Albert Lohier

Il fut prêtre, marin et poète sous le pseudonyme de Côtis-Capel. Né à Urville (canton de Beaumont-Hague dans la Manche) le 21 janvier 1915 dans une modeste famille de pêcheurs, il échappa à la destinée ordinaire qui aurait dû être la sienne en partie grâce à son institutrice Mme Beauchamp. C’est elle qui, bien que laïque non pratiquante, informe le curé de la paroisse du désir de devenir prêtre qu’avait exprimé son élève dans un devoir.

C’est ainsi que le jeune Albert Lohier se retrouva au petit séminaire de Biville puis rapidement à l’Institut Saint-Paul de Cherbourg qu’il quittera en 1934, sa « philo » terminée, pour accomplir son service militaire dans la Marine Nationale. Après sa mobilisation à Toulon en 1939, il rejoint le séminaire pour être ordonné le 29 juin 1942. Il est nommé vicaire à Notre-Dame du Roule de Cherbourg. Il s’occupe d’œuvres sociales et organise, avec l’abbé Lebas, le foyer du 24 rue du Château destiné particulièrement à l’accueil des requis de l’Organisation Todt.

Il découvre la Mission de la Mer qui va le rapprocher de ses origines et lui permettre de fréquenter les patrons-pêcheurs et marins du port.

Avec le Comité Cherbourgeois d’Action sociale Maritime, il organise les grandes fêtes de la mer des 12-13 et 14 juillet 1952 auxquelles participera le cardinal Roncalli, nonce du Pape, et futur Jean XXIII.

Il sera à cette époque l’instigateur de nombreux projets et réalisations par l’intermédiaire du Secrétariat social de la rue Tour Carrée (école de pêche, criée au poisson, rénovations urbaines…).

Mais le grand événement qui vient bouleverser sa vie et marquera son œuvre c’est, grâce à l’autorisation de Mgr Guyot, évêque de Coutances, son embarquement sur le chalutier « Va » (puis sur le « Mimi et Charlot » et sur la « Nativité ») qui le plonge dans le monde de la pêche, celui auquel il était destiné de par ses origines.

Malheureusement en 1960 l’autorité pontificale met fin à l’expérience des « prêtres-ouvriers » et Albert doit mettre son sac à terre, subissant une des plus douloureuses épreuves de son existence.

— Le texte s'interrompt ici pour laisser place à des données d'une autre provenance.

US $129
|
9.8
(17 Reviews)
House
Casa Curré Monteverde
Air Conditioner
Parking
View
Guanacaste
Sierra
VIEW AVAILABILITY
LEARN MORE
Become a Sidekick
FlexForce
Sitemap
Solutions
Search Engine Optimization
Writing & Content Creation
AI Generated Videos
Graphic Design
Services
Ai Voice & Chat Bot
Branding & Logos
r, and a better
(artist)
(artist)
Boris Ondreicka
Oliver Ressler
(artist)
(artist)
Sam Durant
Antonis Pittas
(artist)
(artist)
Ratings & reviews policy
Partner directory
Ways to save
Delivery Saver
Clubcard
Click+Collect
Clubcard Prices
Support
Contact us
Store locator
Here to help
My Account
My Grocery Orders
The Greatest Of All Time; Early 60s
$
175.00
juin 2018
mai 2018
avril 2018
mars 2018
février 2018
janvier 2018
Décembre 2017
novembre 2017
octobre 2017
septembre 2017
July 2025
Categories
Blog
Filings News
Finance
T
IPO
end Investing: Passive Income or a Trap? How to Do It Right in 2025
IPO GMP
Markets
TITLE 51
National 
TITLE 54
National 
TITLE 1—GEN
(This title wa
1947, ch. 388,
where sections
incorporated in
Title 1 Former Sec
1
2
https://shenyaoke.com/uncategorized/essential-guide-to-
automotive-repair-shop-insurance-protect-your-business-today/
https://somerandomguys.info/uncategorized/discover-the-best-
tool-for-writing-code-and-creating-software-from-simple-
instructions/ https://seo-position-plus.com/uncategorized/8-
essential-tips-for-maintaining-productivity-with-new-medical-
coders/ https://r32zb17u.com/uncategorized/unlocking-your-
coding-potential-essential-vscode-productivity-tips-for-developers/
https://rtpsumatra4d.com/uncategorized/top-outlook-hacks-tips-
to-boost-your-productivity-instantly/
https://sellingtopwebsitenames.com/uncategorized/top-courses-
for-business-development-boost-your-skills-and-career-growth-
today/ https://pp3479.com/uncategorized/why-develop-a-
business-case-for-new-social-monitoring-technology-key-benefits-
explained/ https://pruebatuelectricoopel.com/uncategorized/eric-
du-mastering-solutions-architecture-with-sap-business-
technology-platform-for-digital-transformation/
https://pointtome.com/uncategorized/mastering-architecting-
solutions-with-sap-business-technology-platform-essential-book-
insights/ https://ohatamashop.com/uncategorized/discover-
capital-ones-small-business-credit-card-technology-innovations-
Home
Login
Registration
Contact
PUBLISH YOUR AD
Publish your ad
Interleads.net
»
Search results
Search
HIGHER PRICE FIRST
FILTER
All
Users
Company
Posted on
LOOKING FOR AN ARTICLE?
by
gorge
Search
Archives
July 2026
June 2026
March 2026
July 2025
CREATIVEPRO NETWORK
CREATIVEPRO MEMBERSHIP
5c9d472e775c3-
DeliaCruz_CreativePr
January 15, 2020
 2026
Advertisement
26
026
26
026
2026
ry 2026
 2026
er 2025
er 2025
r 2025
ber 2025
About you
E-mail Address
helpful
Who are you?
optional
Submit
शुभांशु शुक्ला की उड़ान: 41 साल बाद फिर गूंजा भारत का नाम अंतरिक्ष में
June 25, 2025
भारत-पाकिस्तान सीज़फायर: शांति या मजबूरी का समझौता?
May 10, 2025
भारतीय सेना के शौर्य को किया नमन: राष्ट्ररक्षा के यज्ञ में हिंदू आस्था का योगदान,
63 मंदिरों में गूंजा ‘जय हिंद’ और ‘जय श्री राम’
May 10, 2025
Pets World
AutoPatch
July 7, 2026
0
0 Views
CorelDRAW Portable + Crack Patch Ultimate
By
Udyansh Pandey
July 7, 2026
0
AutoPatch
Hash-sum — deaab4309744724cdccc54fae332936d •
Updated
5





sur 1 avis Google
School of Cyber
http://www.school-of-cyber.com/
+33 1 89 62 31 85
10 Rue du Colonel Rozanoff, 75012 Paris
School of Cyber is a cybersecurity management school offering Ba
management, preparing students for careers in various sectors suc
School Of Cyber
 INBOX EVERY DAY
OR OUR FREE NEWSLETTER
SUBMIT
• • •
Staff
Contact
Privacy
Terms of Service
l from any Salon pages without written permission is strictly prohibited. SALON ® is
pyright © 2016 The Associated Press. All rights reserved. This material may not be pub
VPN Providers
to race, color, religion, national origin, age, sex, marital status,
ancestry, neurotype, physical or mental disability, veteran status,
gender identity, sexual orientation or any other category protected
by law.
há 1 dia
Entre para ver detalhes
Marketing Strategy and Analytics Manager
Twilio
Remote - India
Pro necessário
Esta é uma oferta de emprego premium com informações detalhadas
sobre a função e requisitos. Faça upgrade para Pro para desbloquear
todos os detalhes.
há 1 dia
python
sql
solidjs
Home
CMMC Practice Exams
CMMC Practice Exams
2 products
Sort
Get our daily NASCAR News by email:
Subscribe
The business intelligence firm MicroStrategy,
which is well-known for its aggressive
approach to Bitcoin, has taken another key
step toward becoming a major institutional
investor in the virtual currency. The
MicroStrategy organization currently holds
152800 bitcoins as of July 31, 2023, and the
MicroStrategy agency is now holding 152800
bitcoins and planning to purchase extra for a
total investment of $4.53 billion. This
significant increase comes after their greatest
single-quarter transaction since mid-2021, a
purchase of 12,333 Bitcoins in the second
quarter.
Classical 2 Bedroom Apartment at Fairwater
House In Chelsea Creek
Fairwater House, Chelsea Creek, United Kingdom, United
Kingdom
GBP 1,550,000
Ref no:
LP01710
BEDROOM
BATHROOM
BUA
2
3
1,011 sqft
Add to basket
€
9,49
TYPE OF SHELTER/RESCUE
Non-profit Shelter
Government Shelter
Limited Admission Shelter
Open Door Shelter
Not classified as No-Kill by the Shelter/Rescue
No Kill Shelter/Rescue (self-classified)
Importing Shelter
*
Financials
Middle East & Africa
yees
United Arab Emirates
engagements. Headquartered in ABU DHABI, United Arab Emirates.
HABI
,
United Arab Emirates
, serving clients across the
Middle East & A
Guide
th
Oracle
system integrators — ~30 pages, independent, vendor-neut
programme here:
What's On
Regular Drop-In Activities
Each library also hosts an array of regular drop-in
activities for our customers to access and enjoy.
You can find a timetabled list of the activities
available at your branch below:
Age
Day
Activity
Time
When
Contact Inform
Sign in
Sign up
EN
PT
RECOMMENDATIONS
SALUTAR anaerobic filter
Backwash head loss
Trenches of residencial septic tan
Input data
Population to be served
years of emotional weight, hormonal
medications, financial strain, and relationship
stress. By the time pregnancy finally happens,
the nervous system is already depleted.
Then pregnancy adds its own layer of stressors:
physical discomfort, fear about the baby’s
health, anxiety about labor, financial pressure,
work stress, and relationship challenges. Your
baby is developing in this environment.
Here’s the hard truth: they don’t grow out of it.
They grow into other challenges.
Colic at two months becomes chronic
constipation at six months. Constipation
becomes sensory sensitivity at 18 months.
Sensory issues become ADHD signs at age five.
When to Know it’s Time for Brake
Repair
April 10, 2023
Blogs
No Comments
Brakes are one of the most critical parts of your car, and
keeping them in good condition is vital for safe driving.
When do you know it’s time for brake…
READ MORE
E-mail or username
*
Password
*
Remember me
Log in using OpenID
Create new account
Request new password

Il pourra néanmoins rebondir quelques temps après, et retrouver le milieu de la pêche grâce à la création de la coopérative de matériel de pêche « Socopêche » qu’il gérera durant vingt ans jusqu’à sa retraite.

Le poète Côtis Capel

Très attaché à la langue de ses origines, il créera et animera de nombreuses associations de défense et de mise en valeur des langues régionales et du normand en particulier.

Son œuvre littéraire en est la plus brillante manifestation.

Travaillant aux côtés des pêcheurs comme prêtre ouvrier, il écrit dans sa langue maternelle une œuvre magistrale imprégnée de cette expérience. Œuvre forte où se côtoient un lyrisme inspiré par le mythe fondateur de l’univers marin et une méditation sur la condition humaine, œuvre inégalée tant par l’authenticité de son inspiration que par la densité de son écriture.

siteinter023Il empruntera une partie de son pseudonyme à son hameau d’origine : située dans le hameau Capel (prononcer Capelle), la maison parentale est juchée à flanc de « côtis » (on appelle ainsi un coteau descendant vers la mer). C’est pourquoi les Lohier portent l’ « avernoum » (le surnom) dans le pays de « côtis ». On dit pour les distinguer des autres les « Lohyis-Côtis » et Albert se trouve donc être un « petit Côtis », « eun petit Côtis du hammé Capel » d’où plus tard son nom d’écrivain.

L’un de ses premiers poèmes, écrit en 1938, évoque les « Vuules falaises dé Gréville » (les vieilles falaises de Gréville), qu’avait peintes en son temps Jean-François Millet. Ce poème sera publié dans un premier recueil « Rocâles« . Suivrons au fil des ans les parutions de « À Gravage« , « Raz-Bannes« , « Graund Câté » et « Les Côtis« . Enfin « Ganache, lé vuus pêqueus« , récit en prose, paraîtra quelques mois après sa mort survenue à Cherbourg le 30 octobre 1986.